UK's new child protection plans
Education secretary will publish a bill whereby employers will have access to online database of names of adults who have been convicted or cautioned for sex offences.india Updated: Mar 01, 2006 20:06 IST
Schools will be able to check the records of teachers under new plans to be announced on Wednesday aimed at closing a loophole that allowed sex offenders to work with children.
Employers will have access to a new online database which holds the names of adults who have been convicted or cautioned for sex offences.
The change in law follows a furious row earlier this year over how some registered sex offenders had been granted dispensation to teach in schools.
Education Secretary Ruth Kelly will publish the Safeguarding Vulnerable Groups Bill, which will tighten the vetting system by creating a single list of people barred from working with children.
All barring decisions will be made by an independent body and not by ministers, as was previously the case. People placed on the list will also have the right to appeal.

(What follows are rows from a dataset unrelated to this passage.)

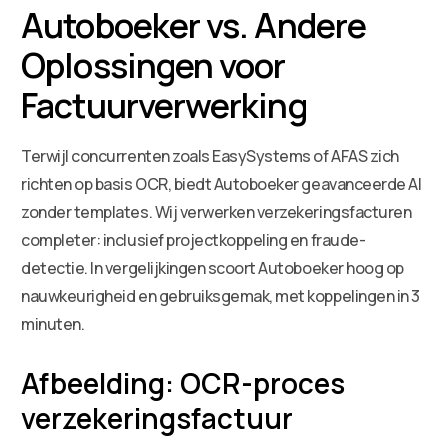
Autoboeker vs. Andere
Oplossingen voor
Factuurverwerking
Terwijl concurrenten zoals EasySystems of AFAS zich
richten op basis OCR, biedt Autoboeker geavanceerde AI
zonder templates. Wij verwerken verzekeringsfacturen
completer: inclusief projectkoppeling en fraude-
detectie. In vergelijkingen scoort Autoboeker hoog op
nauwkeurigheid en gebruiksgemak, met koppelingen in 3
minuten.
Afbeelding: OCR-proces
verzekeringsfactuur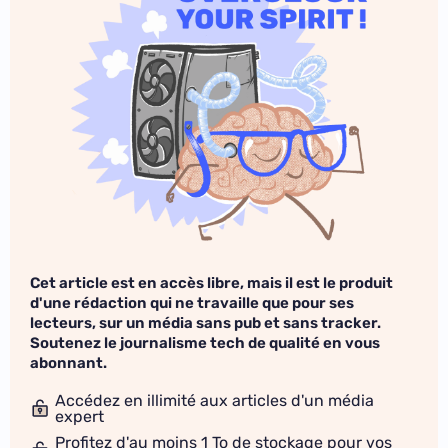
Cet article est en accès libre, mais il est le produit
d'une rédaction qui ne travaille que pour ses
lecteurs, sur un média sans pub et sans tracker.
Soutenez le journalisme tech de qualité en vous
abonnant.
Accédez en illimité aux articles d'un média
expert
Profitez d'au moins 1 To de stockage pour vos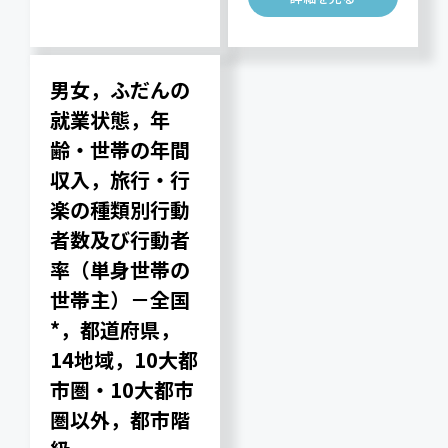
男女，ふだんの
就業状態，年
齢・世帯の年間
収入，旅行・行
楽の種類別行動
者数及び行動者
率（単身世帯の
世帯主）－全国
*，都道府県，
14地域，10大都
市圏・10大都市
圏以外，都市階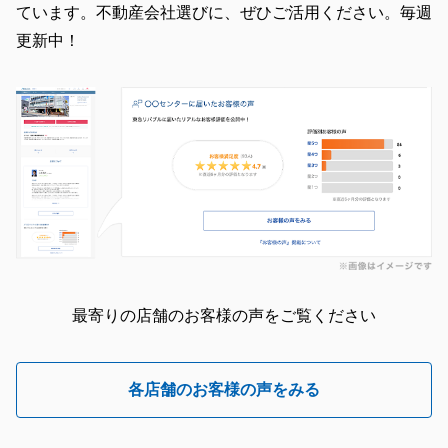
ています。不動産会社選びに、ぜひご活用ください。毎週
更新中！
最寄りの店舗のお客様の声をご覧ください
各店舗のお客様の声をみる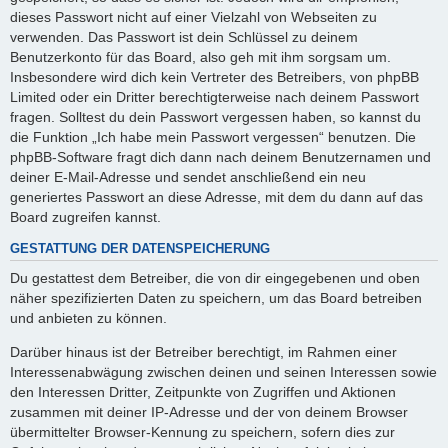
dieses Passwort nicht auf einer Vielzahl von Webseiten zu
verwenden. Das Passwort ist dein Schlüssel zu deinem
Benutzerkonto für das Board, also geh mit ihm sorgsam um.
Insbesondere wird dich kein Vertreter des Betreibers, von phpBB
Limited oder ein Dritter berechtigterweise nach deinem Passwort
fragen. Solltest du dein Passwort vergessen haben, so kannst du
die Funktion „Ich habe mein Passwort vergessen“ benutzen. Die
phpBB-Software fragt dich dann nach deinem Benutzernamen und
deiner E-Mail-Adresse und sendet anschließend ein neu
generiertes Passwort an diese Adresse, mit dem du dann auf das
Board zugreifen kannst.
GESTATTUNG DER DATENSPEICHERUNG
Du gestattest dem Betreiber, die von dir eingegebenen und oben
näher spezifizierten Daten zu speichern, um das Board betreiben
und anbieten zu können.
Darüber hinaus ist der Betreiber berechtigt, im Rahmen einer
Interessenabwägung zwischen deinen und seinen Interessen sowie
den Interessen Dritter, Zeitpunkte von Zugriffen und Aktionen
zusammen mit deiner IP-Adresse und der von deinem Browser
übermittelter Browser-Kennung zu speichern, sofern dies zur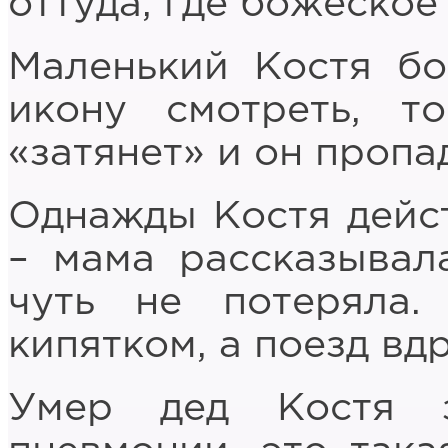
оттуда, где божеское 
Маленький Костя бо
икону смотреть, т
«затянет» и он пропа
Однажды Костя дейст
– мама рассказывал
чуть не потеряла
кипятком, а поезд вд
Умер дед Костя 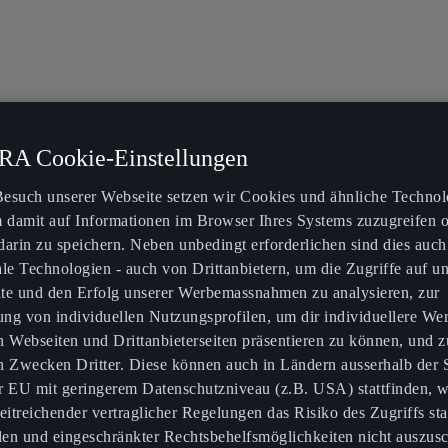
A Cookie-Einstellungen
esuch unserer Webseite setzen wir Cookies und ähnliche Technol
m damit auf Informationen im Browser Ihres Systems zuzugreifen 
darin zu speichern. Neben unbedingt erforderlichen sind dies auch
ale Technologien - auch von Drittanbietern, um die Zugriffe auf u
te und den Erfolg unserer Werbemassnahmen zu analysieren, zur
lung von individuellen Nutzungsprofilen, um dir individuellere We
n Webseiten und Drittanbieterseiten präsentieren zu können, und z
n Zwecken Dritter. Diese können auch in Ländern ausserhalb der
r EU mit geringerem Datenschutzniveau (z.B. USA) stattfinden, 
eitreichender vertraglicher Regelungen das Risiko des Zugriffs sta
en und eingeschränkter Rechtsbehelfsmöglichkeiten nicht auszusc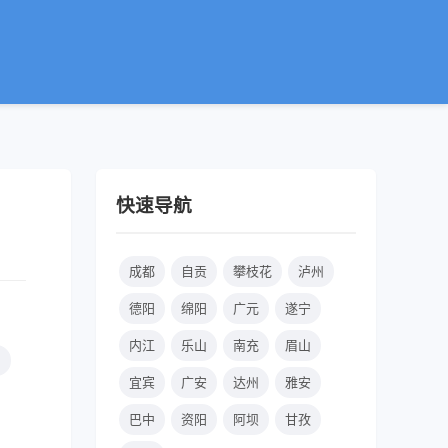
快速导航
成都
自贡
攀枝花
泸州
德阳
绵阳
广元
遂宁
内江
乐山
南充
眉山
州
宜宾
广安
达州
雅安
巴中
资阳
阿坝
甘孜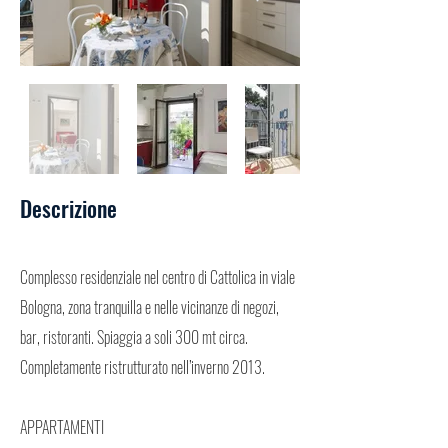
Descrizione
Complesso residenziale nel centro di Cattolica in viale
Bologna, zona tranquilla e nelle vicinanze di negozi,
bar, ristoranti. Spiaggia a soli 300 mt circa.
Completamente ristrutturato nell’inverno 2013.
APPARTAMENTI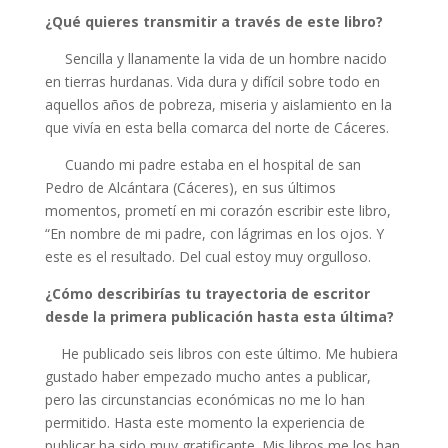
¿Qué quieres transmitir a través de este libro?
Sencilla y llanamente la vida de un hombre nacido
en tierras hurdanas. Vida dura y difícil sobre todo en
aquellos años de pobreza, miseria y aislamiento en la
que vivía en esta bella comarca del norte de Cáceres.
Cuando mi padre estaba en el hospital de san
Pedro de Alcántara (Cáceres), en sus últimos
momentos, prometí en mi corazón escribir este libro,
“En nombre de mi padre, con lágrimas en los ojos. Y
este es el resultado. Del cual estoy muy orgulloso.
¿Cómo describirías tu trayectoria de escritor
desde la primera publicación hasta esta última?
He publicado seis libros con este último. Me hubiera
gustado haber empezado mucho antes a publicar,
pero las circunstancias económicas no me lo han
permitido. Hasta este momento la experiencia de
publicar ha sido muy gratificante. Mis libros me los han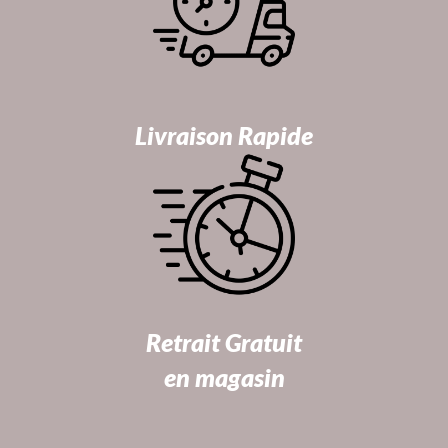
Livraison Rapide
Retrait Gratuit
en magasin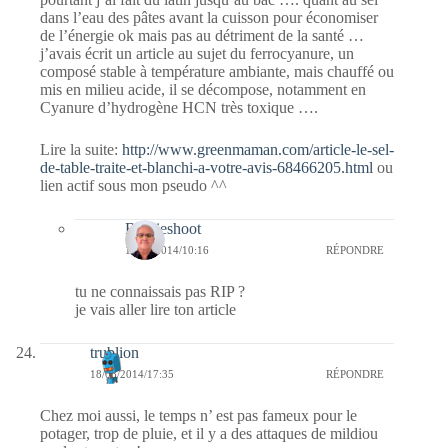
dans l’eau des pâtes avant la cuisson pour économiser
de l’énergie ok mais pas au détriment de la santé …
j’avais écrit un article au sujet du ferrocyanure, un
composé stable à température ambiante, mais chauffé ou
mis en milieu acide, il se décompose, notamment en
Cyanure d’hydrogène HCN très toxique ….
Lire la suite:
http://www.greenmaman.com/article-le-sel-
de-table-traite-et-blanchi-a-votre-avis-68466205.html
ou
lien actif sous mon pseudo ^^
Bernieshoot
19/08/2014/10:16
RÉPONDRE
tu ne connaissais pas RIP ?
je vais aller lire ton article
trublion
18/08/2014/17:35
RÉPONDRE
Chez moi aussi, le temps n’ est pas fameux pour le
potager, trop de pluie, et il y a des attaques de mildiou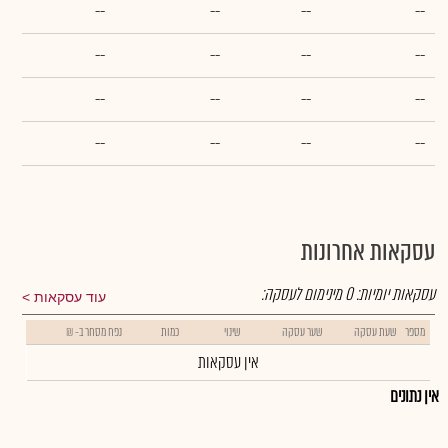
--
--
--
--
--
--
--
--
--
--
--
--
--
--
--
--
עסקאות אחרונות
עסקאות יומיות:
0
מינימום לעסקה:
עוד עסקאות
מספר
שעת עסקה
שער עסקה
שינוי
כמות
נפח מסחר ב- ₪
אין עסקאות
אין נתונים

The Education Department would also work with the Home Office and the Criminal Records Bureau to improve and standardise police record-keeping and information-sharing.
Implementation of the scheme will begin in 2007 and 2008.
Children's Minister Beverley Hughes told BBC Radio the new rules would "completely transform" the system.
It would create a unified, central system that was "simple to operate and will ensure, as far as any system can, that employers ... have all the information in real time," she said.
A review in January found 10 cases since 1997 where ministers had decided not to put registered sex offenders on the Department of Education's so-called List 99 which bars people from working with children.
The question of sex offenders working near children is a sensitive one in Britain following the 2002 Soham murders of Holly Wells and Jessica Chapman by Ian Huntley who had got a job as a college caretaker on the same grounds as the girls' primary school.
Police checks had failed to reveal he was a suspected sex offender. The new vetting proposals arose from the Bichard inquiry which was set up to examine the Soham murders.